_Material provided_.
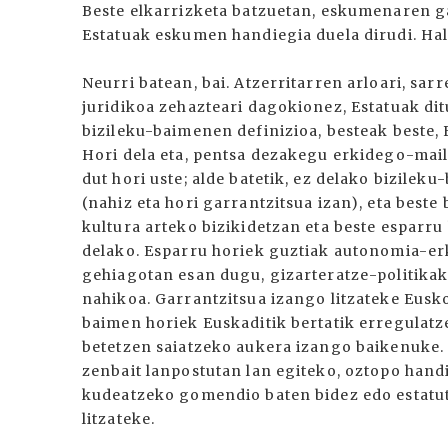
Beste elkarrizketa batzuetan, eskumenaren ga
Estatuak eskumen handiegia duela dirudi. Hal
Neurri batean, bai. Atzerritarren arloari, sa
juridikoa zehazteari dagokionez, Estatuak d
bizileku-baimenen definizioa, besteak beste,
Hori dela eta, pentsa dezakegu erkidego-maila
dut hori uste; alde batetik, ez delako bizile
(nahiz eta hori garrantzitsua izan), eta best
kultura arteko bizikidetzan eta beste esparr
delako. Esparru horiek guztiak autonomia-e
gehiagotan esan dugu, gizarteratze-politikak
nahikoa. Garrantzitsua izango litzateke Eus
baimen horiek Euskaditik bertatik erregulatz
betetzen saiatzeko aukera izango baikenuke. 
zenbait lanpostutan lan egiteko, oztopo hand
kudeatzeko gomendio baten bidez edo estatut
litzateke.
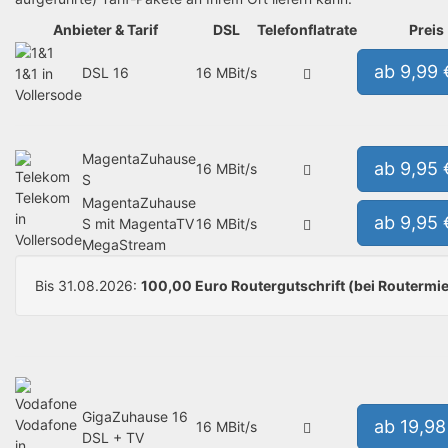
Anbieter & Tarif
DSL
Telefonflatrate
Preis
ab 9,99
DSL 16
16 MBit/s
1&1 in
Vollersode
MagentaZuhause
ab 9,95
16 MBit/s
S
Telekom
MagentaZuhause
in
ab 9,95
S mit MagentaTV
16 MBit/s
Vollersode
MegaStream
Bis 31.08.2026:
100,00 Euro Routergutschrift (bei Routermie
GigaZuhause 16
Vodafone
ab 19,9
16 MBit/s
DSL + TV
in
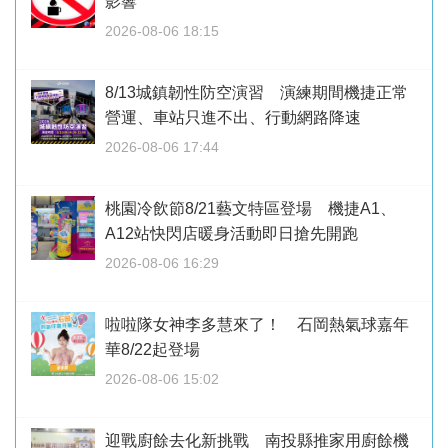
影響
2026-08-06 18:15
8/13城鎮韌性防空演習 演練期間機捷正常
營運、車站只進不出、行動網路降速
2026-08-06 17:44
桃園冷飲節8/21藝文特區登場 機捷A1、
A12站快閃店暖身活動即日搶先開跑
2026-08-06 16:29
啦啦隊女神李多慧來了！ 石岡熱氣球嘉年
華8/22起登場
2026-08-06 15:02
迎戰廚餘去化新挑戰 南投縣推家用廚餘機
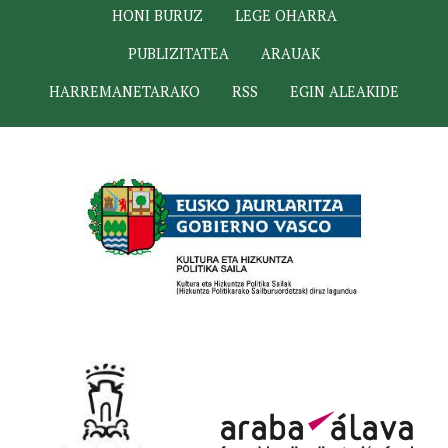
HONI BURUZ
LEGE OHARRA
PUBLIZITATEA
ARAUAK
HARREMANETARAKO
RSS
EGIN ALEAKIDE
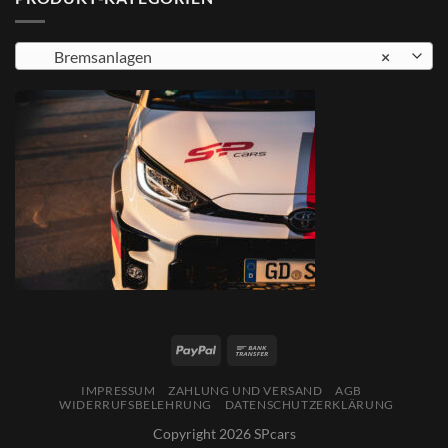
Bremsanlagen
×
IMPRESSUM
ZAHLUNG UND VERSAND
AGB
WIDERRUFSBELEHRUNG
DATENSCHUTZERKLÄRUNG
Copyright 2026 SPcars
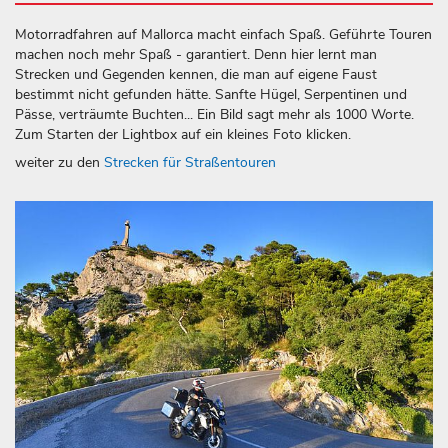
Motorradfahren auf Mallorca macht einfach Spaß. Geführte Touren
machen noch mehr Spaß - garantiert. Denn hier lernt man
Strecken und Gegenden kennen, die man auf eigene Faust
bestimmt nicht gefunden hätte. Sanfte Hügel, Serpentinen und
Pässe, verträumte Buchten... Ein Bild sagt mehr als 1000 Worte.
Zum Starten der Lightbox auf ein kleines Foto klicken.
weiter zu den
Strecken für Straßentouren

_Directions for this task_. Give the number of lines in the listing above that contain the word "horiek", with no other text.

_Solution_. 2